Draft horse Andy turns the mill to grind sorghum cane stalks to make sorghum syrup, as Kyle Buckner feeds the stalks into the mill on the Stooksbury Farm in Anderson- ville on Saturday, Oct. 7. (photo:G Chambers Williams III )
The fall sorghum syrup-making operation got underway last Saturday on the Stooksbury farm in Andersonville.

Draft horse Andy was once again in the yoke to run the mill for the sorghum cane that is grown every year on the farm, along Park Lane at Stooksbury’s Sorghum Mill, at 514 Park Lane, just before the intersection of Red Hill Road.

Andy provides the power to grind up the sorghum stalks to extract the sweet juice that is cooked into sorghum syrup, also known as sorghum molasses.

Owner Bobby Stooksbury uses the old techniques he’s learned and developed over 30 years of honing his craft.

The dark syrup he makes from the cane has been an Appalachian tradition for centuries, and Stooksbury shows it off both at his farm and at the Museum of Appalachia on Andersonville Highway every fall.

Visitors can see the operation on his farm from 10 a.m. to 4 p.m. every Saturday this fall, as Kyle Buckner, Stooksbury’s nephew, feeds the cane stalks into the mill to extract the juice into a bucket underneath it.

Sometimes Andy gets a bit distracted and stops for a few moments, but with some urging on by Buckner, he gets going again.

The sorghum juice is taken to the nearby wood-fired cooker, where it’s slowly boiled down to make the syrup.

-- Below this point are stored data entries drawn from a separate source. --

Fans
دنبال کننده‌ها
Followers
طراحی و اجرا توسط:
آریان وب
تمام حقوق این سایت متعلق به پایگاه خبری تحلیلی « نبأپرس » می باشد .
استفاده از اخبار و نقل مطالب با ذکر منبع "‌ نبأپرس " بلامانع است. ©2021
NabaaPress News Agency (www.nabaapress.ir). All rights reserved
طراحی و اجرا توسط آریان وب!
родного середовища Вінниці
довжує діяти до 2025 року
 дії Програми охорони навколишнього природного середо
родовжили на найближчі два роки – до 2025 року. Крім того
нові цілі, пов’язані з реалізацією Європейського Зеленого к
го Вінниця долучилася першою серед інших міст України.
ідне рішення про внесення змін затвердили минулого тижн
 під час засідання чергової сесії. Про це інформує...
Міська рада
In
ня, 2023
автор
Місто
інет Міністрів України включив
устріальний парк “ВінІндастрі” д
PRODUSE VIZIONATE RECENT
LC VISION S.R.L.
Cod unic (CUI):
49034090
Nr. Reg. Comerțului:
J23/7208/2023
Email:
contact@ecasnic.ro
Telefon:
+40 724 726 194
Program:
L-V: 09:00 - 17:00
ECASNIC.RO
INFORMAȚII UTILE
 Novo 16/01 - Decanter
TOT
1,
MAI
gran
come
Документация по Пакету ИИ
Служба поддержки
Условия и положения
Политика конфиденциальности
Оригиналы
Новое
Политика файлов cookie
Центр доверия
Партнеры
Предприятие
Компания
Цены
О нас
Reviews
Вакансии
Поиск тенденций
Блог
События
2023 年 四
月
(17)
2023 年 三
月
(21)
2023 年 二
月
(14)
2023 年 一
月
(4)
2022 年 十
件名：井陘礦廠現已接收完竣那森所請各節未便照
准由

It’s bottled and sold for $10 a pint as “Gooseberry Hollow Sorghum Syrup.”

It takes about 10 gallons of the juice to make a gallon of the syrup, Stooksbury said.

Sorghum syrup differs from regular molasses in that it comes from sorghum cane, which grows easily in the Appalachian climate, Stooksbury said.

Regular molasses is a byproduct of making sugar, and comes from sugar cane, which does not grow in the cooler climate of Appalachia. It’s grown in more-temperate climates, such as from Louisiana down into the Caribbean area.

The sorghum syrup is great for biscuits and to sweeten cookies and other treats, Stooksbury said. At his farm, he sells the syrup along with barbecue sauce made by business partner Alan Conrad.

“We make about 100 gallons of the sorghum syrup every year here on the farm,” Stooksbury said.

It takes about three hours to make the syrup from the raw cane juice.

One acre of sorghum cane can make up to 150 gallons of the syrup, Stooksbury said.